Specialty food suppliers seeking to appeal to restaurant operators should emphasize their products’ versatility and their ability to provide labor savings, according to a new Datassential report on the state of the foodservice industry.
“Show that your product is labor-saving, and if it’s not, make it so, and show that your product has versatility and can be used in lots of different applications,” said Jack Li, executive chairman at Datassential, in a webinar about the report last week.
The report, called One Table, surveyed operators across the foodservice spectrum about their current challenges, the environment for products and purchasing, and the outlook for the future of the industry.
Amid rising costs for labor and ingredients, operators reported that their profit margins have declined to 13 percent of sales this year, compared with 21 percent of sales before the pandemic.
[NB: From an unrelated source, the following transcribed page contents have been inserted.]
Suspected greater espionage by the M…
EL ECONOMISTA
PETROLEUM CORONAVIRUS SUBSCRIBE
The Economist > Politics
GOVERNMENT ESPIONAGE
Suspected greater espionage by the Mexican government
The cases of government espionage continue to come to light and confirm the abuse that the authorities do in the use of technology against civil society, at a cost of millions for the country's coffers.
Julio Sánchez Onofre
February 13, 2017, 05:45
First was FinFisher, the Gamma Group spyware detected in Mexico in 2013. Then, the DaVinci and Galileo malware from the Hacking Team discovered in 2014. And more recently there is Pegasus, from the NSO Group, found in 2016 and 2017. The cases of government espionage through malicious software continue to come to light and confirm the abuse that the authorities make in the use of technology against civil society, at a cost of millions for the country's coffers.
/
Restaurants have been hesitant to “pull the trigger” and raise prices, despite the escalating costs, Li explained.
For the 12 months through April of this year, restaurants have increased their overall menu prices by only 5.6 percent, according to Datassential. That compares with a 10.8 percent increase in food-at-home prices during that time and an 8.3 percent overall inflation in the U.S.
Inflation remains the biggest challenge operators said they face, cited by about 38 percent of One Table survey respondents. It was followed closely by interrelated labor and supply chain challenges.
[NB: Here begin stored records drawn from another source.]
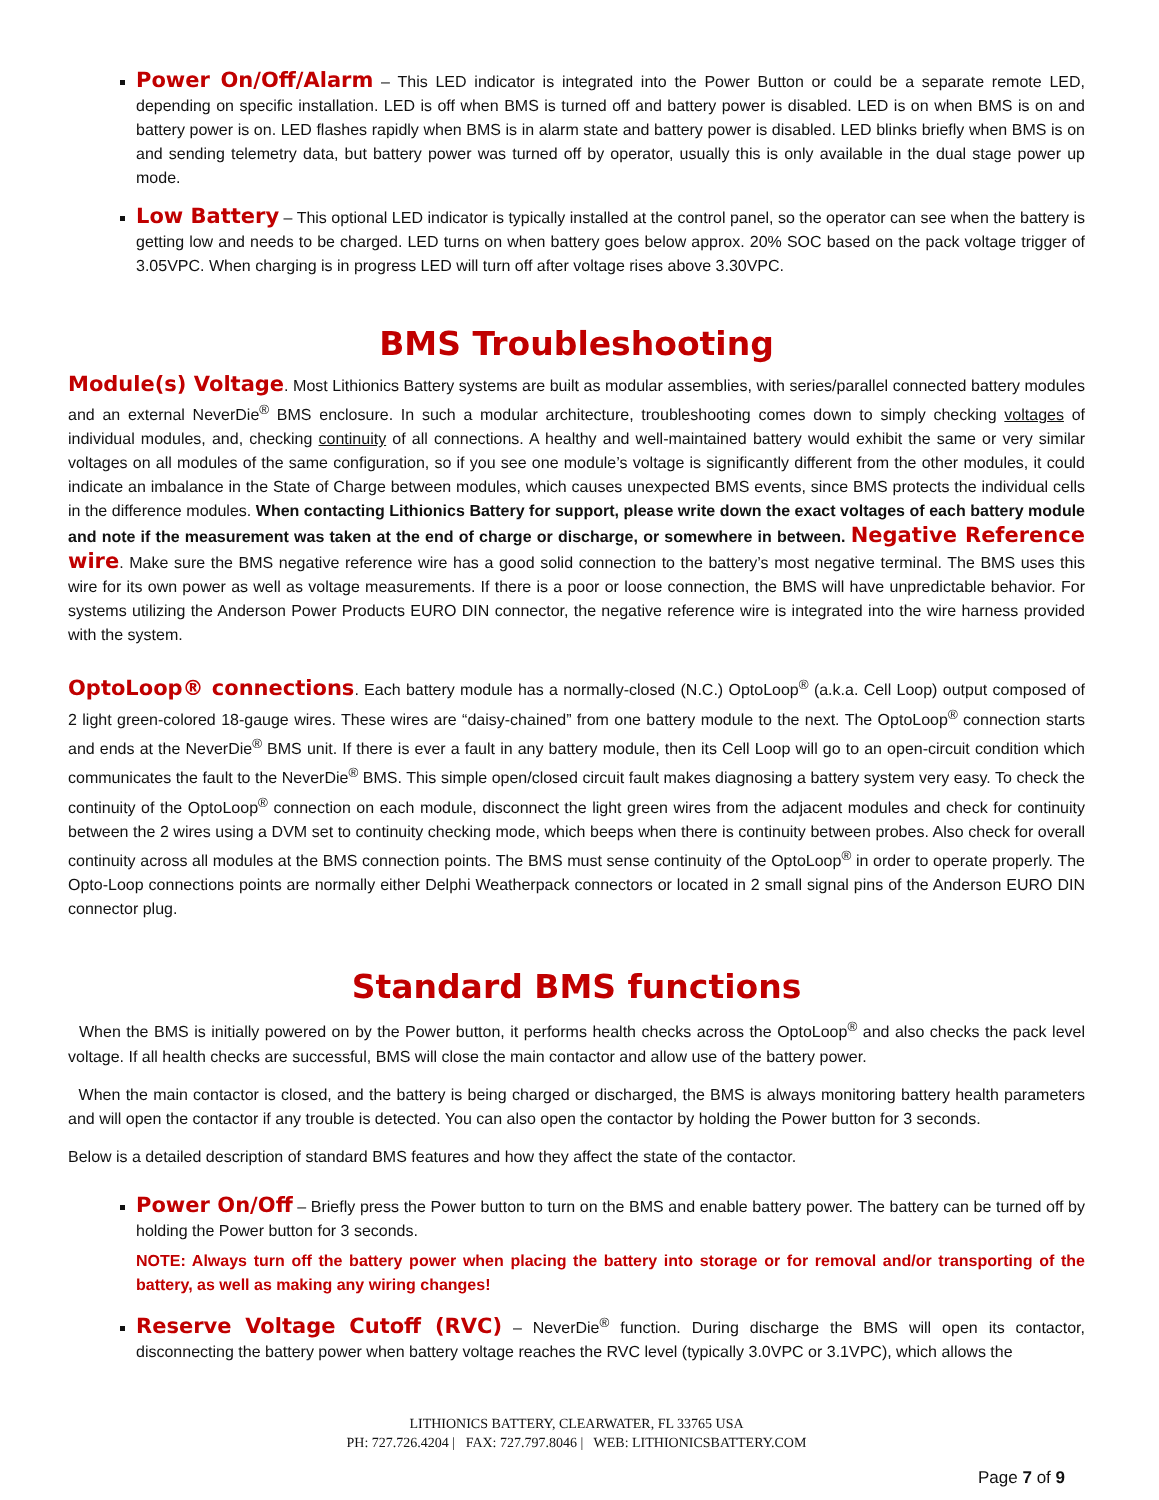Power On/Off/Alarm – This LED indicator is integrated into the Power Button or could be a separate remote LED, depending on specific installation. LED is off when BMS is turned off and battery power is disabled. LED is on when BMS is on and battery power is on. LED flashes rapidly when BMS is in alarm state and battery power is disabled. LED blinks briefly when BMS is on and sending telemetry data, but battery power was turned off by operator, usually this is only available in the dual stage power up mode.
Low Battery – This optional LED indicator is typically installed at the control panel, so the operator can see when the battery is getting low and needs to be charged. LED turns on when battery goes below approx. 20% SOC based on the pack voltage trigger of 3.05VPC. When charging is in progress LED will turn off after voltage rises above 3.30VPC.
BMS Troubleshooting
Module(s) Voltage. Most Lithionics Battery systems are built as modular assemblies, with series/parallel connected battery modules and an external NeverDie<sup>®</sup> BMS enclosure. In such a modular architecture, troubleshooting comes down to simply checking voltages of individual modules, and, checking continuity of all connections. A healthy and well-maintained battery would exhibit the same or very similar voltages on all modules of the same configuration, so if you see one module’s voltage is significantly different from the other modules, it could indicate an imbalance in the State of Charge between modules, which causes unexpected BMS events, since BMS protects the individual cells in the difference modules. When contacting Lithionics Battery for support, please write down the exact voltages of each battery module and note if the measurement was taken at the end of charge or discharge, or somewhere in between. Negative Reference wire. Make sure the BMS negative reference wire has a good solid connection to the battery’s most negative terminal. The BMS uses this wire for its own power as well as voltage measurements. If there is a poor or loose connection, the BMS will have unpredictable behavior. For systems utilizing the Anderson Power Products EURO DIN connector, the negative reference wire is integrated into the wire harness provided with the system.
OptoLoop® connections. Each battery module has a normally-closed (N.C.) OptoLoop<sup>®</sup> (a.k.a. Cell Loop) output composed of 2 light green-colored 18-gauge wires. These wires are “daisy-chained” from one battery module to the next. The OptoLoop<sup>®</sup> connection starts and ends at the NeverDie<sup>®</sup> BMS unit. If there is ever a fault in any battery module, then its Cell Loop will go to an open-circuit condition which communicates the fault to the NeverDie<sup>®</sup> BMS. This simple open/closed circuit fault makes diagnosing a battery system very easy. To check the continuity of the OptoLoop<sup>®</sup> connection on each module, disconnect the light green wires from the adjacent modules and check for continuity between the 2 wires using a DVM set to continuity checking mode, which beeps when there is continuity between probes. Also check for overall continuity across all modules at the BMS connection points. The BMS must sense continuity of the OptoLoop<sup>®</sup> in order to operate properly. The Opto-Loop connections points are normally either Delphi Weatherpack connectors or located in 2 small signal pins of the Anderson EURO DIN connector plug.
Standard BMS functions
When the BMS is initially powered on by the Power button, it performs health checks across the OptoLoop<sup>®</sup> and also checks the pack level voltage. If all health checks are successful, BMS will close the main contactor and allow use of the battery power.
When the main contactor is closed, and the battery is being charged or discharged, the BMS is always monitoring battery health parameters and will open the contactor if any trouble is detected. You can also open the contactor by holding the Power button for 3 seconds.
Below is a detailed description of standard BMS features and how they affect the state of the contactor.
Power On/Off – Briefly press the Power button to turn on the BMS and enable battery power. The battery can be turned off by holding the Power button for 3 seconds.
NOTE: Always turn off the battery power when placing the battery into storage or for removal and/or transporting of the battery, as well as making any wiring changes!
Reserve Voltage Cutoff (RVC) – NeverDie<sup>®</sup> function. During discharge the BMS will open its contactor, disconnecting the battery power when battery voltage reaches the RVC level (typically 3.0VPC or 3.1VPC), which allows the
LITHIONICS BATTERY, CLEARWATER, FL 33765 USA
PH: 727.726.4204 | FAX: 727.797.8046 | WEB: LITHIONICSBATTERY.COM
Page 7 of 9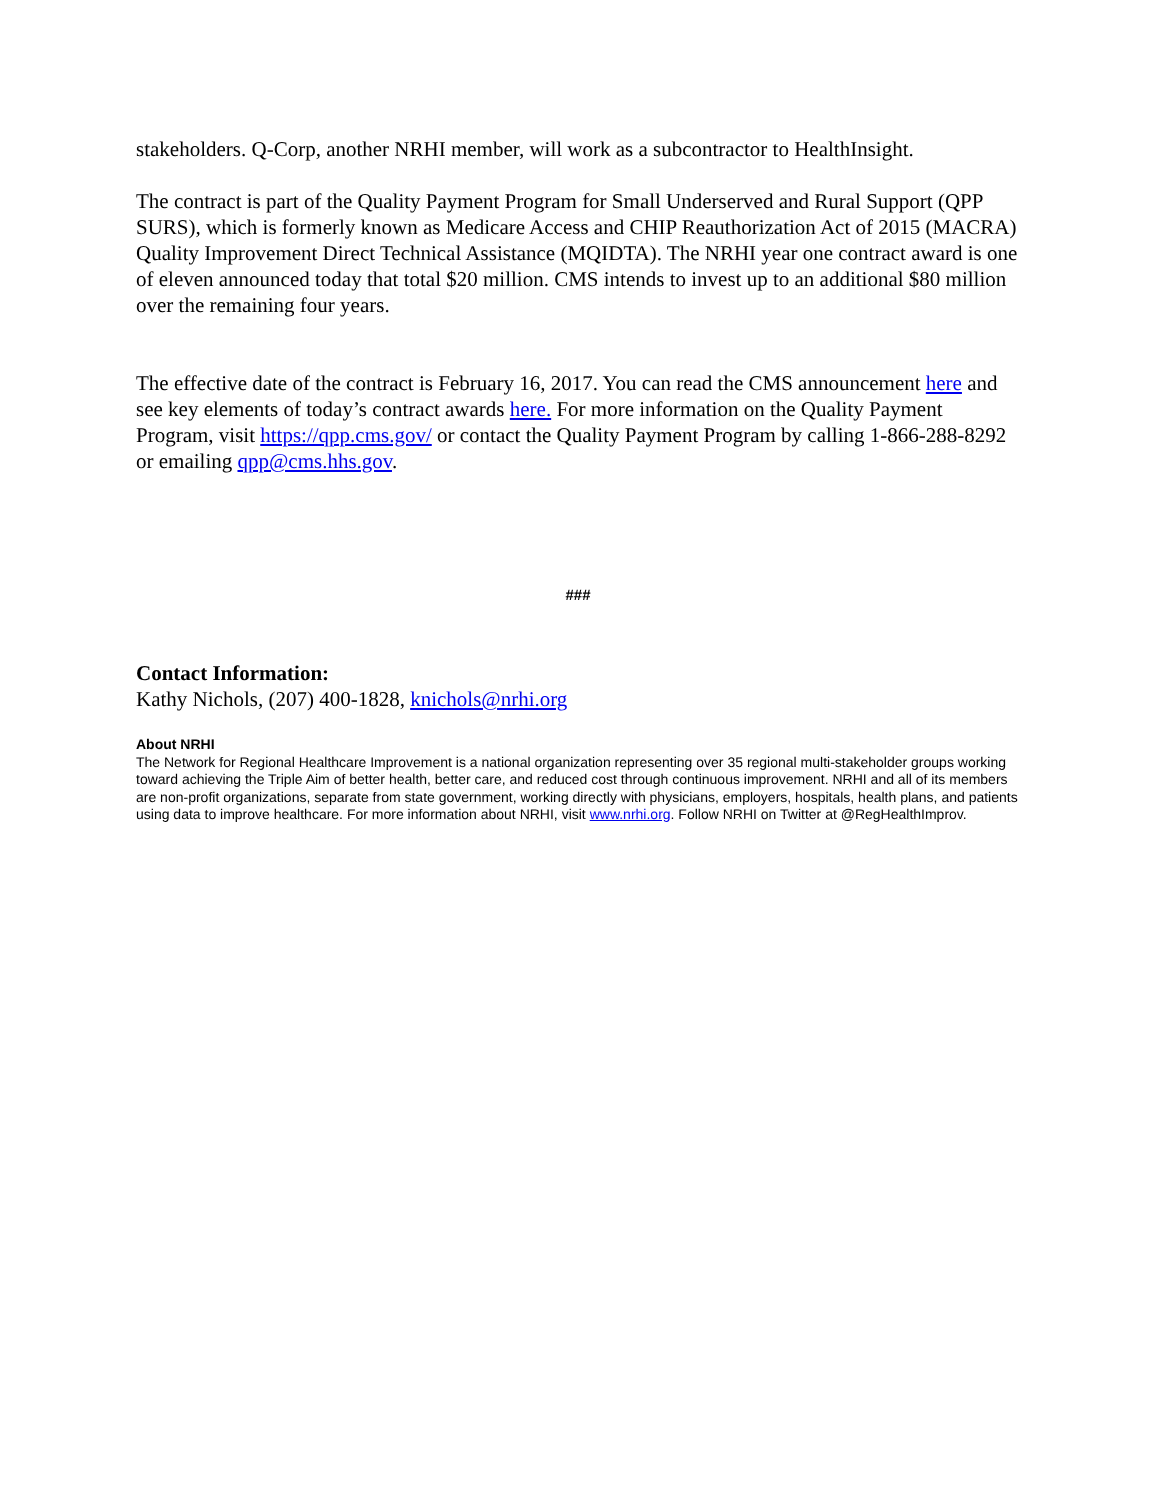stakeholders. Q-Corp, another NRHI member, will work as a subcontractor to HealthInsight.
The contract is part of the Quality Payment Program for Small Underserved and Rural Support (QPP SURS), which is formerly known as Medicare Access and CHIP Reauthorization Act of 2015 (MACRA) Quality Improvement Direct Technical Assistance (MQIDTA). The NRHI year one contract award is one of eleven announced today that total $20 million. CMS intends to invest up to an additional $80 million over the remaining four years.
The effective date of the contract is February 16, 2017. You can read the CMS announcement here and see key elements of today’s contract awards here. For more information on the Quality Payment Program, visit https://qpp.cms.gov/ or contact the Quality Payment Program by calling 1-866-288-8292 or emailing qpp@cms.hhs.gov.
###
Contact Information:
Kathy Nichols, (207) 400-1828, knichols@nrhi.org
About NRHI
The Network for Regional Healthcare Improvement is a national organization representing over 35 regional multi-stakeholder groups working toward achieving the Triple Aim of better health, better care, and reduced cost through continuous improvement. NRHI and all of its members are non-profit organizations, separate from state government, working directly with physicians, employers, hospitals, health plans, and patients using data to improve healthcare. For more information about NRHI, visit www.nrhi.org. Follow NRHI on Twitter at @RegHealthImprov.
“It really is just a generalized soup of things that is making life really difficult for the operator,” said Li.
In the past six months alone, foodservice operators reported an 18 percent increase in packaging costs, a 17 percent rise in food costs, and a 12 percent increase in labor costs, the Dastassential research showed.
About a quarter of operators—26 percent—said they are looking for more value-tier products, although branding remains important. During the past six months, 22 percent of operators said they have increased their reliance on manufacturer brands, compared with 14 percent who have increased their reliance on private-label brands, the report found.
Operators are also shifting toward the purchase of smaller case sizes, or even asking their suppliers to break down cases into shipments of individual items, if possible, said Mark Brandau, associate director of research and insights at Datassential.
“The pressure is on [operators] to reduce their inventories rather than grow them,” he said.
Those operators that have decided to raise their menu prices likely need help from their suppliers in justifying those increases, said Li. Suppliers should be prepared to suggest menu descriptions that explain why a specific product is more expensive in a way that makes it appealing to customers.
“Helping them with menu language optimization is…not an expensive thing to do,” said Li. “It’s just messaging, but it’s important messaging.”
Convenience-Oriented Products
Challenges in finding and retaining labor, particularly in the back of the house, are leading to more opportunities for products that require minimal preparation and training, and “speed-scratch” items that are partially prepared, for example.
“There’s a real appetite to move toward more convenience-oriented products because of the current environment,” said Li.
Operators are also seeking products and ingredients that are versatile for utilization across the menu.
When it comes to the supply chain, foodservice operators face two types of challenges: out-of-stock items and a lack of clear communications about product availability, said Huy Do, publications manager at Datassential. Often, he said, operators are learning on very short notice that a product they had ordered will not be delivered as scheduled.
“Because of that, operators are becoming a lot more flexible in where they are buying and sourcing,” he said, citing an increase in the buying of products from multiple sources.
Although operators still rely overwhelmingly on broadline distributors, many also appear to be buying more from warehouse clubs and online sellers to fill in the gaps, the report found.